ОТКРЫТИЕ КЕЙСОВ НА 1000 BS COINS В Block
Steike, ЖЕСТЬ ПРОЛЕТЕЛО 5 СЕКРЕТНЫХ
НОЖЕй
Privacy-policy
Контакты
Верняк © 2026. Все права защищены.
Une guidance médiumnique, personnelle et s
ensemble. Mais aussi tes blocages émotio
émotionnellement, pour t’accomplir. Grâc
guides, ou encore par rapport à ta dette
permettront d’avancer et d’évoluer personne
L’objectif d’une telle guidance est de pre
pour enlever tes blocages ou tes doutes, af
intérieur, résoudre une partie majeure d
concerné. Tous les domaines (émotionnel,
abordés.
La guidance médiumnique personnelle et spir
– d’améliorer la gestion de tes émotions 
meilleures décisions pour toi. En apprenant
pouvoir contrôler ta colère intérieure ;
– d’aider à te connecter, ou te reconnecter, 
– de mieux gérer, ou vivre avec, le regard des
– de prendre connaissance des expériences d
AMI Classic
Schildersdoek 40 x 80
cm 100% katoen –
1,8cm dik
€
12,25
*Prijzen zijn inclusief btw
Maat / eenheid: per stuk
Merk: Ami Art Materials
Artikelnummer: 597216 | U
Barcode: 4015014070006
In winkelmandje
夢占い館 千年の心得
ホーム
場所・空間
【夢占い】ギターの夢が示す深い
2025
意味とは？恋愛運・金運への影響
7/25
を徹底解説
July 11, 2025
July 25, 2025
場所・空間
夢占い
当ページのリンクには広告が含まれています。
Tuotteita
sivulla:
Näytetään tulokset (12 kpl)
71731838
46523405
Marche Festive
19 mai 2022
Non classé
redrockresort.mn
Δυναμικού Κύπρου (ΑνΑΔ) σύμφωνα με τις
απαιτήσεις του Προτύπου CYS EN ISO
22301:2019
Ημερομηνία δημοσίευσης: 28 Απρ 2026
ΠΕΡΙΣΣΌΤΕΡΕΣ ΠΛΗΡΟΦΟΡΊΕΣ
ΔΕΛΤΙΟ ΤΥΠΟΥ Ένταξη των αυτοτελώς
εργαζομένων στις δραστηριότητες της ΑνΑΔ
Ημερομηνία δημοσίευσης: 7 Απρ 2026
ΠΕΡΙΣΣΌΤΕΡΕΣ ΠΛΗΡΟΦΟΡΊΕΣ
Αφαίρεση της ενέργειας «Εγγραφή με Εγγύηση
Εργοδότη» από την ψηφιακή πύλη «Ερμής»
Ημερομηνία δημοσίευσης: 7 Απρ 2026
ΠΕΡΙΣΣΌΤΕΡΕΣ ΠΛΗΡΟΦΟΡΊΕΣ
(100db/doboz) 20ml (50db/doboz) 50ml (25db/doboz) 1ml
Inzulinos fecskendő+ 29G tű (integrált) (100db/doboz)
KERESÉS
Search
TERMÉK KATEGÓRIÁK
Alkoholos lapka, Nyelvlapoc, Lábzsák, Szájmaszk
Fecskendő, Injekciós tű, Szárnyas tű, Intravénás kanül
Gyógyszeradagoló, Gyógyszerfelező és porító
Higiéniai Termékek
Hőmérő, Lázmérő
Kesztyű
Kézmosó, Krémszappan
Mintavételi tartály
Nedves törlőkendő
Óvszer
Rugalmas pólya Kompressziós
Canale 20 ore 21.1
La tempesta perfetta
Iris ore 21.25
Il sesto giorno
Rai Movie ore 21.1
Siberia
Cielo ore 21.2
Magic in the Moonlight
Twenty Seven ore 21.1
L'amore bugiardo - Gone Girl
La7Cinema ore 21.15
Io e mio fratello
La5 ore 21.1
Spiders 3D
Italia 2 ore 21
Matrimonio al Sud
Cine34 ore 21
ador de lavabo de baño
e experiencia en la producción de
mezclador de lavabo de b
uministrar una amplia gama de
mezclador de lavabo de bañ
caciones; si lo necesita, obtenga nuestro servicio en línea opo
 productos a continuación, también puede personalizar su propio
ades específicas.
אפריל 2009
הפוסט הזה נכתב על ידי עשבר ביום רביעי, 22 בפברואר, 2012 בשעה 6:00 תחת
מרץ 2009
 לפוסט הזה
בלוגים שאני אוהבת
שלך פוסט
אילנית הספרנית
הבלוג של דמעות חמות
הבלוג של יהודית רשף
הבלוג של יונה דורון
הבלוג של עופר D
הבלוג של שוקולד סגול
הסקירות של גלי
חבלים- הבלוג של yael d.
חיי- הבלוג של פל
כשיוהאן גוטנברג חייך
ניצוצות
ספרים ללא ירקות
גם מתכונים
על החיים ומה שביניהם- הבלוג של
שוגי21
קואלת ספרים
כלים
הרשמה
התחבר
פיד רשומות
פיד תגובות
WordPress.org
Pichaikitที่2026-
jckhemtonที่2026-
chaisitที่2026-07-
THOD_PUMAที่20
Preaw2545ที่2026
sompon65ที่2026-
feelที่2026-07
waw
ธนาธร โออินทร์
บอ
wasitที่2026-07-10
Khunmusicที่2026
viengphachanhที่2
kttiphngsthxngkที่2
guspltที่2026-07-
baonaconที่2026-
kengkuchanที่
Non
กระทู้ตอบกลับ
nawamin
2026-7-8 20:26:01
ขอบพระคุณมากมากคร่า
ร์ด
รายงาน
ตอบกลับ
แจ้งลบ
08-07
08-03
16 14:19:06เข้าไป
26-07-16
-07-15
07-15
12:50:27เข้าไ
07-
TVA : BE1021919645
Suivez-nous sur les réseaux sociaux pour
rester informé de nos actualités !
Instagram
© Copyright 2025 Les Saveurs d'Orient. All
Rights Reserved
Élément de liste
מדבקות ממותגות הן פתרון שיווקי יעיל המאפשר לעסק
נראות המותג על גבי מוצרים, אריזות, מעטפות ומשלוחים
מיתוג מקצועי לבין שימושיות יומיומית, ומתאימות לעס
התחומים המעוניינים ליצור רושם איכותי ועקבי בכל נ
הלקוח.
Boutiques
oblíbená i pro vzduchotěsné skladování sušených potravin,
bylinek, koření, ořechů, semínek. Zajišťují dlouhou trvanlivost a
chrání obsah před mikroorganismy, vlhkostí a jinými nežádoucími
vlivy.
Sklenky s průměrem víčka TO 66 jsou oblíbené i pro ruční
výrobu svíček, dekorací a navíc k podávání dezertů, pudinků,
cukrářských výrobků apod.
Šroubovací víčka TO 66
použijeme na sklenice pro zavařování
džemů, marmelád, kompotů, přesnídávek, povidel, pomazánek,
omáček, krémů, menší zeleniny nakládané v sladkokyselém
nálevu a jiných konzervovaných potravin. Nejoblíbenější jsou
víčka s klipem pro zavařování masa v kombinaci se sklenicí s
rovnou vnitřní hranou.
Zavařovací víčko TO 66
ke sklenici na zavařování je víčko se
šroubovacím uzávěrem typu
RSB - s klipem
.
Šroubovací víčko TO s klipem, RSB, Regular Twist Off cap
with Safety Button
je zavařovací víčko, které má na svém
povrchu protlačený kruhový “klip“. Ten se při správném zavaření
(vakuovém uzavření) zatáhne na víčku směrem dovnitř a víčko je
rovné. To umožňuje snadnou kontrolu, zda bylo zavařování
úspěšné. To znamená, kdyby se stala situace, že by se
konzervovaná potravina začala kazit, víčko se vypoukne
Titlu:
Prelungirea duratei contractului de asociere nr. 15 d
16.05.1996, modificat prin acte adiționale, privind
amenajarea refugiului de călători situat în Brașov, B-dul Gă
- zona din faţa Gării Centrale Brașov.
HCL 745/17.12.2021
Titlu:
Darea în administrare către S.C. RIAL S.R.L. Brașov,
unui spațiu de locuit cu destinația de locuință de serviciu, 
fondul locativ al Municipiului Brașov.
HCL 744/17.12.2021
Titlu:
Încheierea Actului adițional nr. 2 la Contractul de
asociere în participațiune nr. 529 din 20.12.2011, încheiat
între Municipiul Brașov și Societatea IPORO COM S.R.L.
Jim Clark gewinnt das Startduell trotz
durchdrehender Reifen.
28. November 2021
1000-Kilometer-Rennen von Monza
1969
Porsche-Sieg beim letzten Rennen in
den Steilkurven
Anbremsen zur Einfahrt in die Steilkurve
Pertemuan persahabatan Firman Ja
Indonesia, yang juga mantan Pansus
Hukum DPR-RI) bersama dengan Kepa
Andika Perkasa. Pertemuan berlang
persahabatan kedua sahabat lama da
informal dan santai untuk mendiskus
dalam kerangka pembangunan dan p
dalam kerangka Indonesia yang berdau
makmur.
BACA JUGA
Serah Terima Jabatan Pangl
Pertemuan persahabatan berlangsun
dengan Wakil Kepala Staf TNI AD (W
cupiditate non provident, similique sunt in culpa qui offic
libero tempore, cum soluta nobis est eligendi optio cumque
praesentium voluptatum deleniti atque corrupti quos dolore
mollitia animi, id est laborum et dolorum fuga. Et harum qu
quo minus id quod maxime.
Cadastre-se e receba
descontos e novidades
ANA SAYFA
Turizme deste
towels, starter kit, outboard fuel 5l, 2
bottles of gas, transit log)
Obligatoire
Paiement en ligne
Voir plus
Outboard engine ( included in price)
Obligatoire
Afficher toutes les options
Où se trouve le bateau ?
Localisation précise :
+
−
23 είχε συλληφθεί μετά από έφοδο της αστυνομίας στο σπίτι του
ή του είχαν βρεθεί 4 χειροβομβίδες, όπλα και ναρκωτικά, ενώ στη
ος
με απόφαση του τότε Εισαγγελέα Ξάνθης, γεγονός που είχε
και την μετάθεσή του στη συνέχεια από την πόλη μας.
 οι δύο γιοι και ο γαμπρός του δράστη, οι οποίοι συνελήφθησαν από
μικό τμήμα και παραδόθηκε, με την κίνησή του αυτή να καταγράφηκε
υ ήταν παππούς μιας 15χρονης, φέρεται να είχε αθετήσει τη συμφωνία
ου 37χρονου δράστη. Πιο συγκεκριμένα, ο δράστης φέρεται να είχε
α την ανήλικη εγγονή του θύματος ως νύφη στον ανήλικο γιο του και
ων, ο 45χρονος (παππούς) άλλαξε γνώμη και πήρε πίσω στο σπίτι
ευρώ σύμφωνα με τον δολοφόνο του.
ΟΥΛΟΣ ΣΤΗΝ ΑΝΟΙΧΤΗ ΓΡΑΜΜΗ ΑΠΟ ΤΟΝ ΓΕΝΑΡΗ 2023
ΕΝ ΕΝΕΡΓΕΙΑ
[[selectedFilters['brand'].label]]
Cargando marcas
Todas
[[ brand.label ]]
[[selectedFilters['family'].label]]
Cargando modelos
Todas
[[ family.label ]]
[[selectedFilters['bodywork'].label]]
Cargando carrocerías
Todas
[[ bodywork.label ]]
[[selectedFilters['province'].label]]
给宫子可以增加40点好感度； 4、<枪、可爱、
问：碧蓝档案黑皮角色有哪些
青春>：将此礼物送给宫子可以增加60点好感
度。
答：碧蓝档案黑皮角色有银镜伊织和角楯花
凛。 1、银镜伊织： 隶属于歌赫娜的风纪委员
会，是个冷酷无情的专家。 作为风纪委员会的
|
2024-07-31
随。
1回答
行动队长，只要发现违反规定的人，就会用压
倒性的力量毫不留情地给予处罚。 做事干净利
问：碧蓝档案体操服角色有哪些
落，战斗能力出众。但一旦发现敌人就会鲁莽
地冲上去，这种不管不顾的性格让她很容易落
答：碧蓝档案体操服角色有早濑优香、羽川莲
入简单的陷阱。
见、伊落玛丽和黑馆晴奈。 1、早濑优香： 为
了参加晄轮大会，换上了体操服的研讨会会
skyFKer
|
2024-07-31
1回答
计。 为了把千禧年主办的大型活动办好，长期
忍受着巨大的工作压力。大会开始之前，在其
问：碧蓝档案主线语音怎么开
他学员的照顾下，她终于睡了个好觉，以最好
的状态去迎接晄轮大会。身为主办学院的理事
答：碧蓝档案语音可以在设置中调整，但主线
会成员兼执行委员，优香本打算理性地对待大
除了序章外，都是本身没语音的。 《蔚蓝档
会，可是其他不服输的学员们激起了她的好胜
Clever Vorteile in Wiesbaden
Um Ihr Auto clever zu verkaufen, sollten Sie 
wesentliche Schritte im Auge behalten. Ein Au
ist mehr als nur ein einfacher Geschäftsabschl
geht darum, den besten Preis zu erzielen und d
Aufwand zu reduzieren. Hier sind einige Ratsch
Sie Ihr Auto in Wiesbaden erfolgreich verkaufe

What is expected
Only the lines above from the line with "Jim Clark gewinnt das Startduell trotz" to the line with "informal dan santai untuk mendiskus", those two lines included, should be reproduced exactly.

Exercise output
Jim Clark gewinnt das Startduell trotz
durchdrehender Reifen.
28. November 2021
1000-Kilometer-Rennen von Monza
1969
Porsche-Sieg beim letzten Rennen in
den Steilkurven
Anbremsen zur Einfahrt in die Steilkurve
Pertemuan persahabatan Firman Ja
Indonesia, yang juga mantan Pansus
Hukum DPR-RI) bersama dengan Kepa
Andika Perkasa. Pertemuan berlang
persahabatan kedua sahabat lama da
informal dan santai untuk mendiskus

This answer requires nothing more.